You will be looking for a particular id (remembering that we are calling it _id to match our client), so you only need the first result (and there should only be one). Don't send the whole array, since the client is expecting a record, not an array of length 1.

The PUT, which updates an existing article shouldn't be much more difficult. Instead of using insert(), you will use update(), which takes in an object of the fields to change. In this instance, you can pass the whole article in and update everything.

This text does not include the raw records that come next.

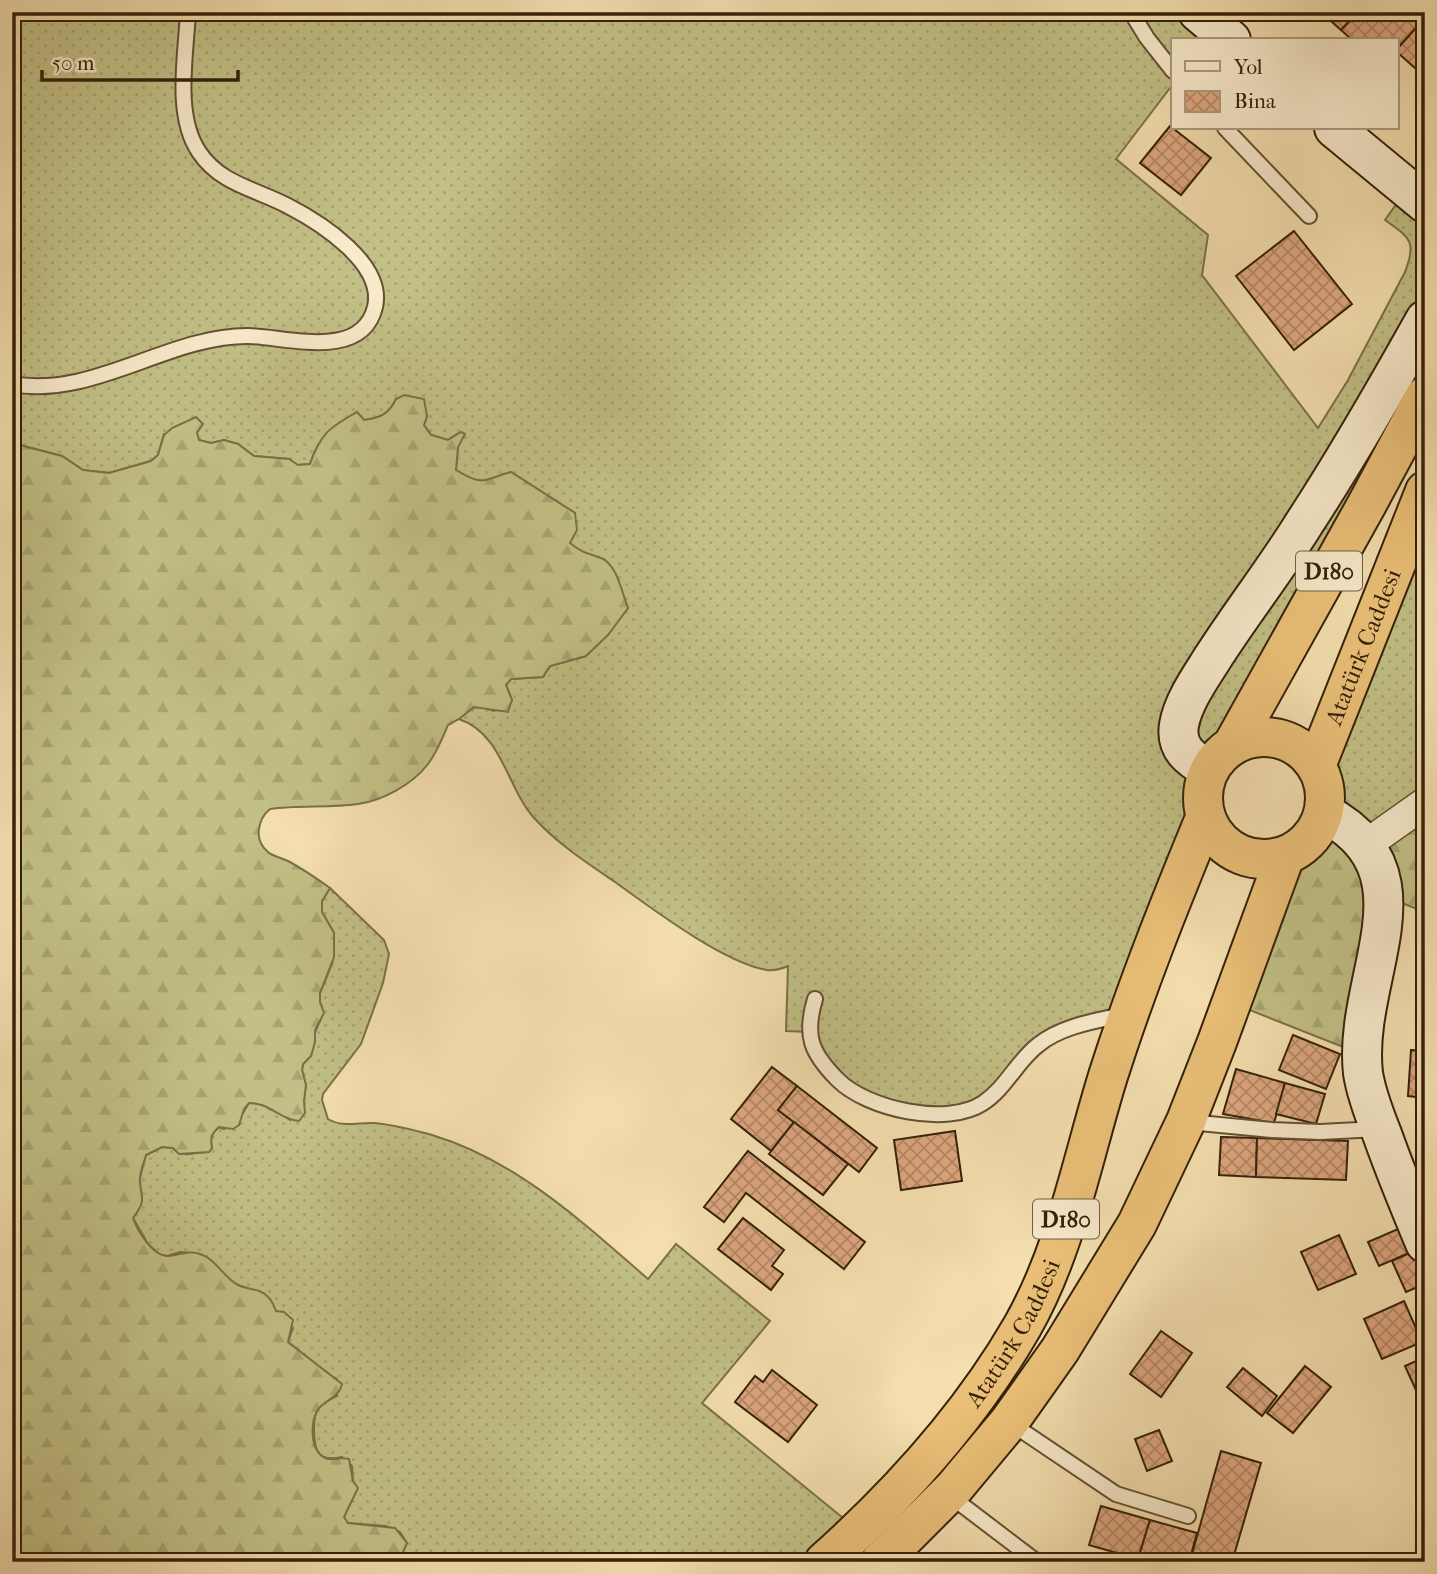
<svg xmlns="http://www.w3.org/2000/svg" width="1437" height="1574" font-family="'IM FELL French Canon',serif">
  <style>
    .grass { fill: url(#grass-dots); stroke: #7b7048; stroke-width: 2 }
    .forest { fill: url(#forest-firs); stroke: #7b7048; stroke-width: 2 }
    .building { fill: url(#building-cross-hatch); stroke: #34210a; stroke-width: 2 }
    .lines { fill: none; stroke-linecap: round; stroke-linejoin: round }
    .lane-casing { stroke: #645033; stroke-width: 18 }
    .street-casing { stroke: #645033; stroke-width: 33 }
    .secondary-casing { stroke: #34210a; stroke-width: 42 }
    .highway-casing { stroke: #34210a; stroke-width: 42 }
    .lane { stroke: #f8eacb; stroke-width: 14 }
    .street { stroke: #f8eacb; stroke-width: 30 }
    .secondary { stroke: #f8eacb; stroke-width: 38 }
    .highway { stroke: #eac078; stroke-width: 38 }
    .labels { text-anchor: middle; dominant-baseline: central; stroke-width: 5; stroke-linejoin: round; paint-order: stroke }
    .shield { fill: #f8eacb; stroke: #6f5d44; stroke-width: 2 }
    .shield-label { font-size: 23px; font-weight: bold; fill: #34210a }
    .street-label { font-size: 24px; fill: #34210a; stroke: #f8eacb }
  </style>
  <defs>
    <pattern id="grass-dots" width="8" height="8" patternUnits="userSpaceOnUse" patternTransform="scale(1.75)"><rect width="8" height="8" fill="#c2c086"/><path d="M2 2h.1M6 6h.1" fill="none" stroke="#a7a572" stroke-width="1.8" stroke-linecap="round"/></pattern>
    <pattern id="forest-firs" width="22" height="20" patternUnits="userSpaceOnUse" patternTransform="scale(1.75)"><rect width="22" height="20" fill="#c2c086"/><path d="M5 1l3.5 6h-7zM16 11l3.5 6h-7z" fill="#a7a572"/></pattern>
    <pattern id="building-cross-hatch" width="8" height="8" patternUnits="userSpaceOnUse" patternTransform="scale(1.75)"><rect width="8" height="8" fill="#dda67f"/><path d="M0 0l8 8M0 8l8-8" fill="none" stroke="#b48766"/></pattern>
  </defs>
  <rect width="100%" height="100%" fill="#f5dfaf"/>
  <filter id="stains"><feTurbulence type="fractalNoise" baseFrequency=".00286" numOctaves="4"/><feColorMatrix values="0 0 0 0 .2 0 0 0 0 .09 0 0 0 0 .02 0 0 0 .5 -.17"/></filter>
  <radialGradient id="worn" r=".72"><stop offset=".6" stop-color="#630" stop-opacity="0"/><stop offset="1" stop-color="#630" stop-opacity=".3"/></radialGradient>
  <g class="grass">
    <path d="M12,12H1198L1206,40H1173V84L1116,159L1208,235L1202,275L1318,428L1348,380L1405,272C1417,241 1410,238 1385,220L1407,189L1425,203V396L1206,777L1203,804L1128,1014L1063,1031L982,1104L915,1113L844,1087L809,1032L786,1031L788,966C781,969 774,971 767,970C724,963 651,908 615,882C587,863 558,844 535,819C507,789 503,734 459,719C474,706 475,704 494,711L512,700L506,685L511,679L543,677L550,666L586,656L628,608L615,574L604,559L582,553L569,543L575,513L511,472C481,481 486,488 456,470L458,447L457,434L448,440L431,435L424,425L427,416L396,399C389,415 380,418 364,420L357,412C332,426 319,435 310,464L297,465L289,459L254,456L238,444L224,440L211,443L198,440L197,433L164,434L158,455L151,461L109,473L83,470L62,456L12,443Z"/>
    <path d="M1425,491V803L1367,844L1326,801L1322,777Z"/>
    <path d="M330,888L384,940L389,954L383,983L361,1044L323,1094L322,1100L328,1119C343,1128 358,1122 375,1123C394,1125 414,1130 432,1135C518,1161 582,1222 648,1279L676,1244L770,1321L702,1403L859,1531L824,1562H409L402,1554L407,1543L400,1532L386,1526L347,1523L343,1517L357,1488L353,1481L352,1466L342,1457C318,1462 314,1452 314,1430C314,1423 314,1414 318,1409C322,1403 331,1399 337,1396V1379L326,1373L288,1342L293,1328L276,1311L247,1288L237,1285L191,1253L180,1252L167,1256L160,1255L148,1244L133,1218L138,1210L140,1177L146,1155L162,1147L173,1148C182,1159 196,1152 209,1152L212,1148C210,1138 211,1134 219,1127L224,1129L240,1118L249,1103C264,1103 279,1111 290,1120L304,1101L306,1085L302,1070L303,1064L311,1056L313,1037L321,1019L322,1007L320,1002V993L332,964L334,933L322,912V901Z"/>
  </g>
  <g class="forest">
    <path d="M404,395L424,399L427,416L424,425L431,435L448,440L461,432L465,434L458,447L456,470C484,487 482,480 511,472L575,513L577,530L570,543C582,553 588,553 601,558C617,564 622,593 628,608L608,635L586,656L550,666L543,677L511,679L506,685L512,700L508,712L474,707L459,719L448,725C442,739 437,752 428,764C413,784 382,801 358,804C329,808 299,805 270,809C258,819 253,840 268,852C272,856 282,858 288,861C303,869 316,878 330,888L322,901V912L334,933V957L320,993V1002L324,1013L315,1030V1042L311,1056L303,1064L302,1070L306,1085L304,1101L305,1113L299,1121C281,1120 268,1102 249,1103L244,1109L239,1125L233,1129L219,1127C211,1134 210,1138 212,1148L209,1152L179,1154L173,1148L162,1147L146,1155C144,1163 140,1171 140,1179C140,1199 148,1198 133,1218C137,1230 153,1257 168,1256C179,1255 189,1250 200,1254C216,1259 224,1278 238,1285C248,1290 260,1288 268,1297C272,1300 274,1306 276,1311L284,1312L293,1320L288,1342L342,1384C339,1399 324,1399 317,1411C310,1425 310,1454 328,1459C335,1460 342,1457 349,1459L353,1481L358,1488L344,1517L348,1523L395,1528L407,1543L402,1554L409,1562H12V443L62,456L83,470L109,473L151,461L158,455L164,435L172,428L196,417L203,424L197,433L199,440L211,443L224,440L238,444L254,456L289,459L298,465L310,464C321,433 329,428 357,412L364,420C380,418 389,414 396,399Z"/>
    <path d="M1425,803V912L1386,897L1362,1045L1343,1047L1232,1003L1296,850L1314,835L1320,824L1358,834Z"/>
  </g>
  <g class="building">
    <path d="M1321,12H1358L1341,30Z"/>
    <path d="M1358,12H1425V18L1397,49V40H1352L1341,30Z"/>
    <path d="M1425,18V77L1397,52V49Z"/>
    <path d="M1170,126L1211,158L1181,195L1140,163Z"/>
    <path d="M1294,231L1352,304L1294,350L1236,276Z"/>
    <path d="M1293,1035L1340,1054L1326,1089L1279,1070Z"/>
    <path d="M1411,1050L1425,1051V1098L1408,1096Z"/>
    <path d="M772,1067L797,1086L778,1110L794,1122L771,1151L731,1119Z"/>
    <path d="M1236,1069L1285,1083L1274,1123L1223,1114Z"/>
    <path d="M1285,1083L1325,1094L1316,1124L1276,1114Z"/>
    <path d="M797,1086L877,1148L859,1172L778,1110Z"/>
    <path d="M794,1122L848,1164L823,1195L769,1154Z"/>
    <path d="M955,1131L962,1181L901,1190L894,1140Z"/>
    <path d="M1221,1137L1257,1138L1256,1177L1219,1175Z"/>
    <path d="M1257,1138L1348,1141L1346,1180L1256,1177Z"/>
    <path d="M748,1151L865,1242L844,1269L746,1193L724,1222L704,1207Z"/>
    <path d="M743,1218L784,1250L772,1266L783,1274L771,1290L718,1249Z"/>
    <path d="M1405,1226L1416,1250L1379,1266L1368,1242Z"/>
    <path d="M1339,1235L1356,1274L1318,1290L1301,1252Z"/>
    <path d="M1416,1250L1425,1271V1284L1406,1292L1392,1261Z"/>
    <path d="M1404,1301L1422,1342L1382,1359L1364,1319Z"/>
    <path d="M1161,1331L1192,1353L1161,1397L1130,1374Z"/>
    <path d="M1425,1357V1410L1405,1366Z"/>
    <path d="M1305,1366L1331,1387L1293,1433L1267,1413Z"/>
    <path d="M1243,1368L1277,1396L1262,1416L1227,1387Z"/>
    <path d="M772,1370L817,1405L788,1442L735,1402L755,1376L763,1382Z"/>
    <path d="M1159,1430L1172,1461L1147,1471L1135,1439Z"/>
    <path d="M1221,1451L1261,1463L1232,1562H1219L1192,1554Z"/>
    <path d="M1101,1506L1150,1520L1138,1559L1089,1545Z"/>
    <path d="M1150,1520L1197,1533L1189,1562H1149L1138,1559Z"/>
  </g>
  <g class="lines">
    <defs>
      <g id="lane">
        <path d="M1131,12L1147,38L1173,71"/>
        <path d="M1225,128L1309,216"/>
        <path d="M12,384C93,399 169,335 249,336C287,337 362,361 375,307C385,264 321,223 288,206C256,189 220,184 199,152C174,115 186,55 188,12"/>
        <path d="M815,999C804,1036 811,1053 838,1080C867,1109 947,1127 983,1103C1006,1088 1017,1061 1038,1045C1061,1026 1095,1021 1123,1015"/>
        <path d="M1189,1122L1272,1130L1320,1132L1378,1129"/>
        <path d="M1012,1424L1116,1494L1188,1516"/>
        <path d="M949,1495L1037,1562"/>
      </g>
      <path id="street" d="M1367,844L1425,803"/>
      <g id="secondary">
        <path d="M1198,12L1231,40"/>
        <path d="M1334,128L1425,203"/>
        <path d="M1209,770C1191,759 1175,749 1179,725C1183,702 1200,678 1212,659C1242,612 1276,569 1305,522C1348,456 1387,388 1425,320"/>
        <path d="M1324,813C1437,872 1352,976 1363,1073C1366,1093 1374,1114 1382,1134C1395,1171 1410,1207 1425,1243"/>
      </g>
      <g id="highway">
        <circle cx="1264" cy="798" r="61"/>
        <path d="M1232,746L1367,504L1425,396"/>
        <path id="s1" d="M1316,766L1425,491"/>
        <path id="s2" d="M824,1562C901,1493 970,1417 1022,1327C1066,1250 1082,1160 1108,1076C1136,988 1170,903 1205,818"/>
        <path d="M880,1562L954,1488L1009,1422L1060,1350L1137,1224L1186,1121L1217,1042L1285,856"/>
      </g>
    </defs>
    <use href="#lane" class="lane-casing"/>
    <use href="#street" class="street-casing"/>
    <use href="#secondary" class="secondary-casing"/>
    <use href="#highway" class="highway-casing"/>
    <use href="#lane" class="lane"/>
    <use href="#street" class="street"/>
    <use href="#secondary" class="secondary"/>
    <use href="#highway" class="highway"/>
  </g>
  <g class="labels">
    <g class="shield">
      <rect x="1296" y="551.5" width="66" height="39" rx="5"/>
      <rect x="1033" y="1199.5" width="66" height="39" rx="5"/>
    </g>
    <g class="shield-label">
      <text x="1329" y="571">D180</text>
      <text x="1066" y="1219">D180</text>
    </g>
    <g class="street-label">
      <text stroke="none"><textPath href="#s1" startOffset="128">Atatürk Caddesi</textPath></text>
      <text stroke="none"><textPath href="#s2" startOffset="299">Atatürk Caddesi</textPath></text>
    </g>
  </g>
  <rect width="1437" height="1574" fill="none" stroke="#f5dfaf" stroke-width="42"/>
  <rect x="14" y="14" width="1409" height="1546" fill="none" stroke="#34210a" stroke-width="3.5"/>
  <rect x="21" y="21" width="1395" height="1532" fill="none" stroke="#34210a" stroke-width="2"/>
  <rect x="1171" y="38" width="228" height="91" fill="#f8eacb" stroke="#aa9a7e" stroke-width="2"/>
  <rect x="1185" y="61" width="35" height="10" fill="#f8eacb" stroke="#aa9a7e" stroke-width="2"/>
  <text x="1234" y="74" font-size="21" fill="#34210a">Yol</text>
  <rect x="1185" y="91" width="35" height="21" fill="url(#building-cross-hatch)" stroke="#aa9a7e" stroke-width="2"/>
  <text x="1234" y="108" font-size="21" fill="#34210a">Bina</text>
  <path d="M42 70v10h196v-10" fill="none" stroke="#34210a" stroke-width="3.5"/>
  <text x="52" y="70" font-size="21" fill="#34210a" stroke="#f8eacb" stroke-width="5" paint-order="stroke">50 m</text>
  <rect width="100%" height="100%" filter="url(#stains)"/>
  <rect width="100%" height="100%" fill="url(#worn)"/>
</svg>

But be careful! If you just copy your code from POST, and swap replace the insert with update, the code will run, but you will not get the results you want. The update will change every single article in the database. To target just the article we want to change, we are going to make use of Knex's chaining. If you look at the first example in the linked documentation, you will see that we first use where to narrow down the selection to just the article we want, and then we apply the update to that.

As you will see in the documentation, in SQLite, the response we get back after the update is just [1] (basically, it worked). To maintain our REST contract, you need to return the updated article, so perform another search just like you did for the PUT (though this time, you can use the original id).

One the three of those functions are working you can implement delete. Delete works just like update. We use where to narrow down the collection to just the records we want to delete, and then we call delete.

Make sure to test, tests, and test some more. If you make a mess of the database, you can always re-run the seed function to reset everything back to the pristine state.

Grading

Points Criteria
1 Project configuration
2 Migration
2 Seed
2 Basic server
2 Get all articles
2 Add a new article
2 Remove and article
2 Update an article

To hand in your work, please make a copy of you working directory, rename the copy username_hw06, remove node_modules from it, and then zip it up. I would rather regenerate node_modules when I look at your work rather than having you submit the huge directory, so really, please don't include it.

You can then submit the zipped folder on Canvas.